H. capsulatum is well known for its genetic complexity and the role played by geographical expansion in the creation of new lineages with notable phenotypic and virulence differences [
12]; for example, the prevalence of extensive genetic variation of
H. capsulatum in Latin America has been documented earlier [
32]. A possible reason for large intra-clade diversity within the NAm 2 clade could be due to recombination and changes in selection pressures because of the expanding geographic boundaries, forcing the fungi to rapidly adapt to varying environmental changes [
30,
33].
Within NAm2, we identified two genetically distinct clusters, with isolates primarily grouping by state. Most cases from Minnesota were found in one cluster, while those from Michigan were in another cluster, with a few exceptions where isolates from Michigan clustered with those from other states. Moreover, one isolate from Wisconsin was found in the Minnesota cluster. This could be due to an exposure occurring in Minnesota when the patient resided in Wisconsin. It was not possible to determine whether cases were locally acquired or travel-related, such as from neighboring or visiting states. For future studies, interdisciplinary approaches that tap into environmental samples or samples from veterinary surveillance that have robust epidemiologic data may prove useful.

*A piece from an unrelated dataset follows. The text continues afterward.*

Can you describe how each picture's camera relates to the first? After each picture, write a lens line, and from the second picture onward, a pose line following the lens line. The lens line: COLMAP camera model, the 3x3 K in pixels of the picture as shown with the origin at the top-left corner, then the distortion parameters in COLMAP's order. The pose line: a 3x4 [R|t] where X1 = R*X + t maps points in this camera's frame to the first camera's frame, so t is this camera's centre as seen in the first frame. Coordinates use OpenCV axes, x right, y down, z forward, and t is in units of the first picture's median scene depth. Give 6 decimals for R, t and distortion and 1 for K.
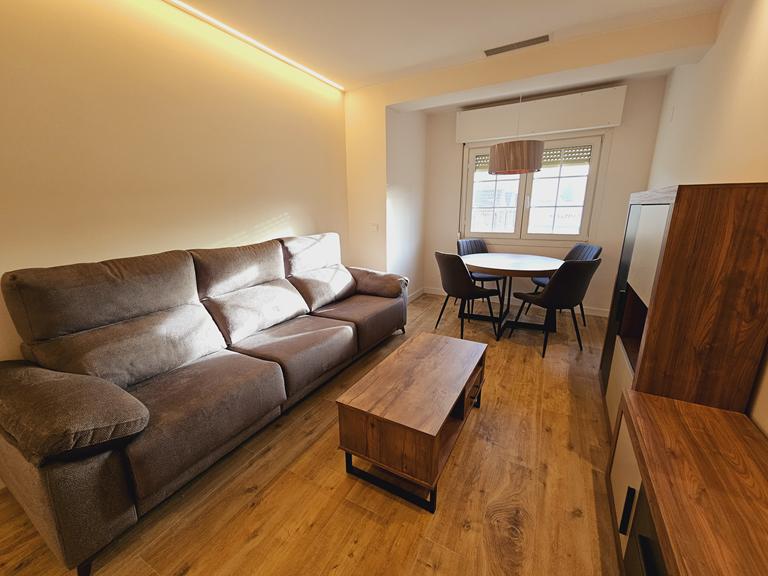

Regarding future applications of WGS for genomic surveillance and epidemiology of histoplasmosis, there may be a potential role for this technology as is performed for
Coccidoides immitis. WGS has proven to be an effective method to identify locally acquired Valley fever due to the well-defined phylogeographic structure of
C. immitis. Specifically, it is possible to identify cases of locally acquired Valley fever in Washington and delineate between exposures in Washington and California [
34]. Histoplasmosis, like Valley fever, also has endemic and non-endemic areas. However, it is unknown whether
H. capsulatum has a strong phylogeographic structure as described for
C. immitis. Therefore, to understand whether WGS can be used to help determine locally acquired cases of histoplasmosis, a more robust characterization of the phylogeographic population structure is needed. Here, we show evidence that this may be possible for some endemic states such as Minnesota and Michigan, but further studies are needed that incorporate environmental sampling and comprehensive travel history to confirm this.
Overall, we employed WGS to investigate the prevalence of Histoplasma lineages in the United States. Our findings shed light on the phylogeographic structure of this significant pathogen and raise questions regarding the potential utility of WGS for genomic epidemiology of histoplasmosis.